- _Documentfragment_
<<<<

ECLI:NL:CRVB:2017:2115

Centrale Raad van Beroep

Datum uitspraak
24 mei 2017
Publicatiedatum
14 juni 2017
Zaaknummer
16/6056 WSF
Instantie
Centrale Raad van Beroep
Type
Uitspraak
Rechtsgebied
Bestuursrecht; Socialezekerheidsrecht
Procedures
  • Hoger beroep
Rechters
Vindplaatsen
  • Rechtspraak.nl
AI samenvatting door LexboostAutomatisch gegenereerd

Afwijzing herhaalde aanvraag studiefinanciering op basis van gewijzigde inschrijving in de gemeentelijke basisadministratie

In deze zaak heeft de Centrale Raad van Beroep op 24 mei 2017 uitspraak gedaan in hoger beroep tegen een eerdere uitspraak van de rechtbank Gelderland. De zaak betreft een herhaalde aanvraag van appellante voor uitwonendenstudiefinanciering over de maanden april 2012 tot en met juni 2012. Appellante had eerder aan de minister van Onderwijs, Cultuur en Wetenschap doorgegeven dat zij per 1 april 2012 thuiswonend was en later, op 25 juni 2012, dat zij per 1 juli 2012 weer uitwonend werd. De minister heeft de studiefinanciering daarop aangepast, maar appellante verzocht om alsnog uitwonendenstudiefinanciering voor de maanden waarin zij volgens haar niet thuiswonend was. De minister heeft dit verzoek afgewezen, omdat er geen nieuwe feiten of veranderde omstandigheden waren die een andere beslissing rechtvaardigden.

De Raad oordeelde dat de wijziging van de inschrijving in de gemeentelijke basisadministratie (gba) niet als nieuw gebleken feit kon worden aangemerkt, omdat appellante deze informatie zelf eerder had kunnen aanvoeren in de bezwaarprocedure tegen het besluit van 10 maart 2012. De Raad bevestigde de afwijzing van de herhaalde aanvraag en oordeelde dat de minister niet evident onredelijk had gehandeld door de aanvraag af te wijzen. De uitspraak van de rechtbank Gelderland werd bevestigd, en er werd geen veroordeling in proceskosten uitgesproken.

Uitspraak

16/6056 WSF
Centrale Raad van Beroep
Enkelvoudige kamer
Uitspraak op het hoger beroep tegen de uitspraak van de rechtbank Gelderland van 15 september 2016, 15/3920 (aangevallen uitspraak)
Partijen:
[appellante] te [A.] (appellante)

>>>>

- _Onderzochte gegevens_
<<<<

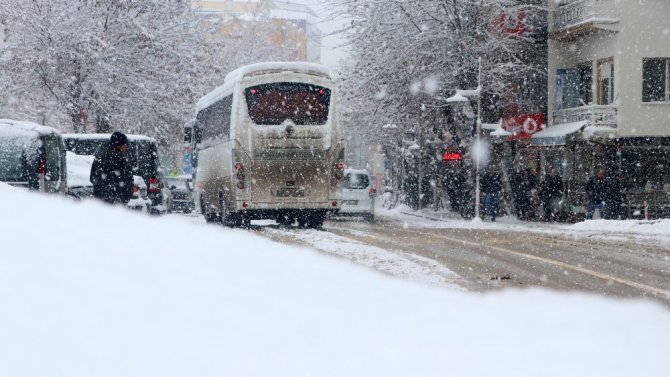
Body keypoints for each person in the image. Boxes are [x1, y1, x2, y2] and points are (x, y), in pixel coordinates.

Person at [90, 131, 134, 205]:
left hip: (100, 202)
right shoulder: (124, 161)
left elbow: (93, 178)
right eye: (124, 144)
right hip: (118, 202)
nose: (125, 147)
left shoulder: (99, 158)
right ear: (120, 145)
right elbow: (128, 182)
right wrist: (125, 197)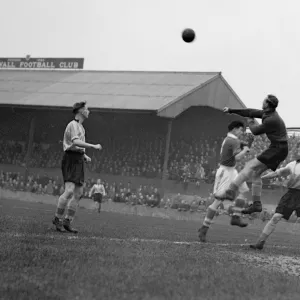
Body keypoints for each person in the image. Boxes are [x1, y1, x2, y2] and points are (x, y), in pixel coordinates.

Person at [214, 95, 288, 215]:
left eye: (264, 100)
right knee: (255, 173)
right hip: (279, 148)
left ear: (267, 104)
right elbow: (249, 111)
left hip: (278, 148)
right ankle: (257, 204)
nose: (262, 101)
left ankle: (230, 191)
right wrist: (231, 110)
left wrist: (250, 122)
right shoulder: (268, 113)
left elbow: (255, 131)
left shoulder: (271, 119)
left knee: (249, 165)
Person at [52, 101, 102, 233]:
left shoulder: (82, 128)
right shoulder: (73, 124)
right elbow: (75, 142)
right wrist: (93, 146)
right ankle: (57, 219)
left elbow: (79, 145)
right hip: (70, 158)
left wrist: (84, 156)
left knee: (78, 193)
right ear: (80, 111)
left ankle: (67, 221)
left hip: (78, 158)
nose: (88, 111)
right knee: (69, 190)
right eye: (87, 109)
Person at [198, 121, 251, 242]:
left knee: (244, 190)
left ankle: (236, 217)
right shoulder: (234, 141)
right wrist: (245, 149)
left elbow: (236, 147)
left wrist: (244, 145)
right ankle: (204, 228)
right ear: (234, 129)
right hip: (226, 172)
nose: (241, 132)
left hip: (232, 170)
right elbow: (237, 157)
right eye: (240, 129)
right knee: (217, 202)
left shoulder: (229, 139)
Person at [250, 142, 300, 250]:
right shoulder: (292, 165)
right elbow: (277, 173)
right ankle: (260, 242)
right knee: (276, 217)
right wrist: (261, 178)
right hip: (291, 194)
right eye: (299, 148)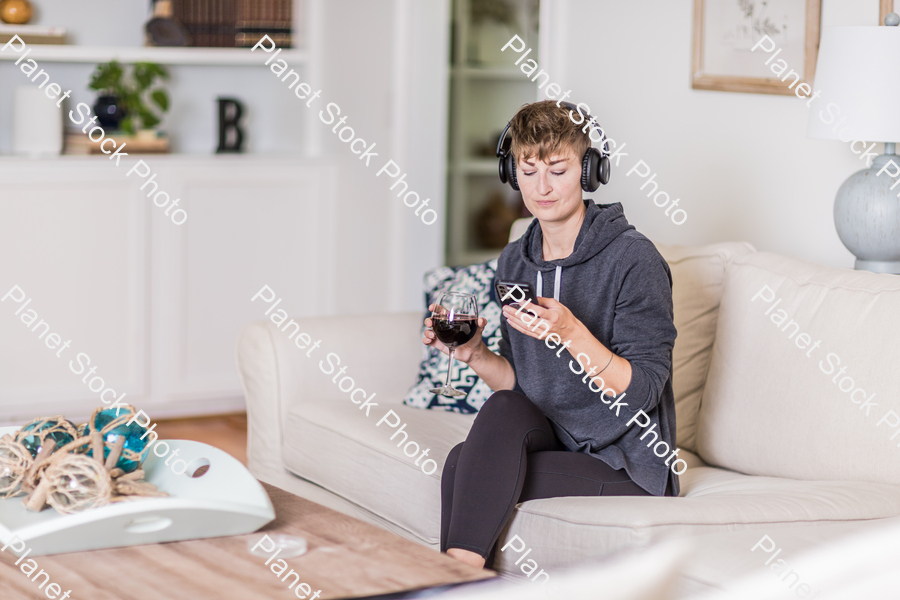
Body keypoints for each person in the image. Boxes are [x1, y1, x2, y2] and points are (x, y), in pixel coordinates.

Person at [422, 100, 679, 570]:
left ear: (589, 171)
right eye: (529, 169)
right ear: (510, 171)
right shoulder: (516, 259)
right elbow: (522, 388)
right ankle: (458, 580)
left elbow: (641, 392)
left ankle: (451, 579)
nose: (541, 187)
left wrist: (572, 332)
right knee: (484, 431)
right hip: (557, 439)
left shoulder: (634, 261)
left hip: (627, 461)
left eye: (558, 170)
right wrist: (475, 353)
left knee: (466, 466)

>>>>

- _Werkopdracht 1_
Voor welke maanden wilde appellante volgens de uitspraak over studiefinanciering alsnog uitwonendenstudiefinanciering krijgen?
- _Werkopdracht 2_
Vervolg de uitspraak over studiefinanciering vanaf de laatste regel die getoond wordt.

- _Verwachte uitvoer 1_
Voor de maanden april 2012 tot en met juni 2012.

- _Verwachte uitvoer 2_
de Minister van Onderwijs, Cultuur en Wetenschap (minister)
Datum uitspraak: 24 mei 2017
PROCESVERLOOP
Namens appellante heeft mr. N.W.F.M. Wohlgemuth Kitslaar, advocaat, hoger beroep ingesteld.
De minister heeft een verweerschrift ingediend.
Het onderzoek ter zitting heeft plaatsgevonden op 12 april 2017. Appellante is verschenen, bijgestaan door mr. Wohlgemuth Kitslaar. De minister heeft zich laten vertegenwoordigen door drs. P.M.S. Slagter.

OVERWEGINGEN

1.1.
De minister heeft, voor zover hier van belang, met ingang van 1 januari 2012 studiefinanciering op grond van de Wet studiefinanciering 2000 (Wsf 2000) aan appellante toegekend die is berekend naar de norm die geldt voor een uitwonende studerende. Appellante stond in die tijd in de gemeentelijke basisadministratie persoonsgegevens (gba) ingeschreven onder een adres in [B.] .
1.2.
Op 7 maart 2012 heeft appellante aan de minister doorgegeven dat zij vanaf 1 april 2012 weer thuiswonend wordt. Vervolgens heeft appellante zich in de gba ingeschreven onder het adres van haar ouders in [A.] . Naar aanleiding van de door appellante doorgegeven wijziging heeft de minister bij besluit van 10 maart 2012 de uitwonendenstudiefinanciering van appellante per 1 april 2012 omgezet in thuiswonendenstudiefinanciering. Appellante heeft geen rechtsmiddelen aangewend tegen het besluit van 10 maart 2012.
1.3.
Op 25 juni 2012 heeft appellante aan de minister doorgegeven dat zij vanaf 1 juli 2012 weer uitwonend wordt. Als gevolg hiervan heeft de minister de thuiswonendenstudiefinanciering van appellante per die datum omgezet in uitwonendenstudiefinanciering. Na een controle van de adresgegevens in de gba heeft de minister bij besluit van 11 augustus 2012 deze wijziging teruggedraaid. Bij de controle was gebleken dat appellante nog steeds onder het adres van haar ouders in [A.] in de gba stond ingeschreven.
1.4.
Op 23 november 2012 heeft appellante aan de minister doorgegeven dat zij vanaf
1 november 2012 uitwonend wordt. Vervolgens heeft appellante zich in de gba ingeschreven onder het eerder van haar bekende adres in [B.] . Naar aanleiding van deze wijziging heeft de minister bij besluit van 24 november 2012 de thuiswonendenstudiefinanciering van appellante per 1 november 2012 omgezet in uitwonendenstudiefinanciering.
1.5.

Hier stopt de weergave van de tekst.